- **Texto para leer**:
%%
La empresa que controla las plantas de la ex Cresta Roja solicitó su concurso preventivo luego del fracaso de la negociación por una deuda millonaria.
La crisis de Granja Tres Arroyos sigue haciéndose sentir en Ezeiza y Esteban Echeverría, donde cientos de empleos están en riego tras el pedido de concurso preventivo de Wade SA, la empresa que controla las instalaciones de la antigua firma.
Wade administra dos establecimientos decisivos para la estructura productiva del grupo: Wade 1, ubicada en Ezeiza, y Wade 2, en Esteban Echeverría.
La situación se agravó después de que el holding no consiguiera cerrar una reestructuración privada de pasivos por 350,9 millones de dólares, que buscaba renegociar las obligaciones con los acreedores, conseguir nuevos inversores, desprenderse de algunos activos y extender los plazos de pago.
Wade fue la primera de las sociedades del grupo en solicitar formalmente el concurso preventivo. Ahora, Granja Tres Arroyos SA, corazón del holding, se prepara para avanzar por una vía semejante.
%%
- **Aplica lo leído**:
(1) Copia al pie de la letra el pasaje del texto sobre Granja Tres Arroyos que va desde "La empresa que controla las plantas" hasta "una deuda millonaria.", ambos incluidos.
(2) Indica si cada afirmación coincide con el texto sobre Granja Tres Arroyos. Responde sí o no y cita las palabras exactas del texto que lo deciden.
(a) Wade 1 se encuentra en Ezeiza.
(b) El holding logró cerrar la reestructuración privada de sus pasivos.
(c) Granja Tres Arroyos SA fue la primera sociedad del grupo en pedir el concurso preventivo.
(3) Según el texto sobre Granja Tres Arroyos, ¿de cuánto eran los pasivos que se intentó reestructurar?
El material que viene a continuación no tiene ningún papel en este trabajo.

[Elementos almacenados]
%%
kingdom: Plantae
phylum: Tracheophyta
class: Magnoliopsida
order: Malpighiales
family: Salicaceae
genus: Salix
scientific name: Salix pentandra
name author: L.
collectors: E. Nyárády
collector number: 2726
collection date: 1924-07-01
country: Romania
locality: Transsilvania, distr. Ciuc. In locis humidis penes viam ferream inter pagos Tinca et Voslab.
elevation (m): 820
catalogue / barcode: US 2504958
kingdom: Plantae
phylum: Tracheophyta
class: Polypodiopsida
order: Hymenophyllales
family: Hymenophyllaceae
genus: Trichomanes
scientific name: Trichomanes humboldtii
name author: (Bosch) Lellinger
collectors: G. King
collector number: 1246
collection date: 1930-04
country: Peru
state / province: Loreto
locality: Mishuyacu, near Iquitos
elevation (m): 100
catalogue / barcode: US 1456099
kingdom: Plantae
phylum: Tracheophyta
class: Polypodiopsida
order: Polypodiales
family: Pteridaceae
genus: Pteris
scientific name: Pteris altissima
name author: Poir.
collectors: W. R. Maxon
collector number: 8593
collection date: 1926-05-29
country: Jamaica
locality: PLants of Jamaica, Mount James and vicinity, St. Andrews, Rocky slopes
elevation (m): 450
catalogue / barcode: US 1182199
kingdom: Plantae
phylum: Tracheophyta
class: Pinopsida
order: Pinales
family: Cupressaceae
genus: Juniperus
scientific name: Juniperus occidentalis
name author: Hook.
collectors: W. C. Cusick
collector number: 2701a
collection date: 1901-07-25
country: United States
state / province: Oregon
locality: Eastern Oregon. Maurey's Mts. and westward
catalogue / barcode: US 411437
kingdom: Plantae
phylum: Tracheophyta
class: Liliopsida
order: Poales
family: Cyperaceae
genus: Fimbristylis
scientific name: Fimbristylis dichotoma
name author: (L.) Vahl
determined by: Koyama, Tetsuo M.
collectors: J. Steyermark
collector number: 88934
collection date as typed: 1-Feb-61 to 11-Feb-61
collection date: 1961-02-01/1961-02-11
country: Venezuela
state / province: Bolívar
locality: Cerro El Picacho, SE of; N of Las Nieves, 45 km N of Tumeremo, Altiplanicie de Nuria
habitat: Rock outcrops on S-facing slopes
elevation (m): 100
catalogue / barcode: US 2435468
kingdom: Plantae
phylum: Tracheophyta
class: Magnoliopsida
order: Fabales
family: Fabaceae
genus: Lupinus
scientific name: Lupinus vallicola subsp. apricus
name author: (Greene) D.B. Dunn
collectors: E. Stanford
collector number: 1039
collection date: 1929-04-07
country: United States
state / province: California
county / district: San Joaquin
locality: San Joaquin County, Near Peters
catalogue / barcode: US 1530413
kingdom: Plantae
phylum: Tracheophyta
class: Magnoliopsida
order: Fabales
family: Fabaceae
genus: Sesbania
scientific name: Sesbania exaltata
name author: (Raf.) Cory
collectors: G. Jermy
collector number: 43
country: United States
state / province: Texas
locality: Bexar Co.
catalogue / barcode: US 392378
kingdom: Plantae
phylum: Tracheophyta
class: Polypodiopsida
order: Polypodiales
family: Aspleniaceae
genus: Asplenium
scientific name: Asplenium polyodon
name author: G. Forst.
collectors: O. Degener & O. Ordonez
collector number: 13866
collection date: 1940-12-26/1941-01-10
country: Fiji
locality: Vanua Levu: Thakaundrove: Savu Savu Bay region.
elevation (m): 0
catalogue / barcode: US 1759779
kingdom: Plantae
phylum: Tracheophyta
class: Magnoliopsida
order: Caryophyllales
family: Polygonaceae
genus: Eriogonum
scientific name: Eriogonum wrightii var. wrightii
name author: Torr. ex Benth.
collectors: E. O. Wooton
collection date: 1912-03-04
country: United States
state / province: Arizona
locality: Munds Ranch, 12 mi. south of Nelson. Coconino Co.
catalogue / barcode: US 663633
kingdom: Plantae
%%
- **Lista de soluciones**:
(1)
La empresa que controla las plantas de la ex Cresta Roja solicitó su concurso preventivo luego del fracaso de la negociación por una deuda millonaria.

(2)
(a) Sí: "Wade 1, ubicada en Ezeiza".
(b) No: "el holding no consiguiera cerrar una reestructuración privada de pasivos".
(c) No: "Wade fue la primera de las sociedades del grupo en solicitar formalmente el concurso preventivo".

(3) 350,9 millones de dólares.